La locution bébitte à poil sert aussi à désigner une personne étrange. Heureusement, le contexte permet de distinguer facilement l’un de l’autre.
Exemple :
— As-tu vu la bébitte à poil qui s’est présentée à l’entrevue ? Selon moi, il ne s’est pas peigné depuis trois ans.
Les bébittes se faufilent dans nos expressions
Les bébittes se faufilent partout : aussi bien dans nos maisons que dans notre langue. On retrouve ainsi le mot bébitte et ses variantes dans plusieurs expressions québécoises. Dans certains contextes, ces bébittes langagières n’ont plus rien à voir avec les insectes.
L’adverbe en bébitte
L’expression en bébitte signifie « très, beaucoup » : c’est bon en bébitte ; il fait chaud en bébitte ; c’est cher en bébitte.
Exemple :
— Je trouve ça beau en bébitte des bébittes à patate.
L’expression être en bébitte
— Jules est en bébitte.
Cette expression ne veut pas dire que la personne s’est retrouvée dans le film La Mouche. Être en bibitte signifie « être en colère ». C’est un euphémisme pour exprimer la rage, la frustration, l’agressivité.
— Jules était vraiment en bébitte quand il s’est rendu compte qu’il avait oublié le répulsif contre les insectes.
L’expression chercher la bébitte
L’expression chercher la bébitte est synonyme de « chercher des poux, chercher la petite bête, chercher des raisons critiquer ».
— Mon patron n’est jamais satisfait, il cherche toujours des bébittes.
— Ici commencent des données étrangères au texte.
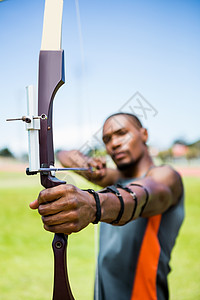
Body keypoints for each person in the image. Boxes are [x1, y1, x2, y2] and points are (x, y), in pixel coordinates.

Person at [30, 113, 184, 300]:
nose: (114, 143)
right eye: (107, 139)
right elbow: (64, 155)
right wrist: (86, 164)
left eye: (122, 133)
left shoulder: (166, 177)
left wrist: (93, 203)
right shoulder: (114, 178)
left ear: (144, 134)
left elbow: (139, 196)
Ça serait utile si nous étions une entreprise d’extermination, mais dans un organisme d’entraide, c’est pas l’idéal.
Des bébittes dans la tête
Le mot bébitte est parfois utilisé pour parler de problèmes psychologiques, de manies, d’obsessions. On dit d’une personne dérangée qu’elle a des bébittes dans la tête.
Exemples :
— Jules parle toujours de ses bébittes. C’est la seule chose qui l’intéresse. Il devrait aller consulter un psy, ça nous ferait tous un bien fou.
— Qui sommes-nous pour le juger ? On a tous nos bébittes.
Au Québec, l’expression avoir une araignée dans le plafond, pour décrire une personne qui a un comportement étrange, est très peu utilisée. On lui préfère avoir des bébittes dans la tête.
Une bébitte sympathique : la bébitte à sucre
Nous terminons avec une bébitte sympathique : la bébitte à sucre. Cette locution ne désigne pas un insecte ou une bestiole, mais une personne qui raffole des sucreries.
Exemples :
— Mon fils est une vraie bébitte à sucre. Il peut nous harceler pendant des heures, seulement pour avoir un deuxième morceau de gâteau.
— C’est un vrai défi pour les bébittes à sucre de ne pas engraisser au fil du temps.
— Les membres de ma belle-famille sont tous des bébittes à sucre. Ils nous proposent toujours quatre ou cinq desserts différents.
Pour terminer, venez vous amuser à la cabane à sucre, qui n’est pas la version sucrée de la maison de la sorcières dans Hansel et Gretel, mais le bâtiment où se fabrique le sirop d’érable et où l’on sert les mets traditionnels du Québec. C’est le rendez-vous printanier de toutes les bébittes à sucre.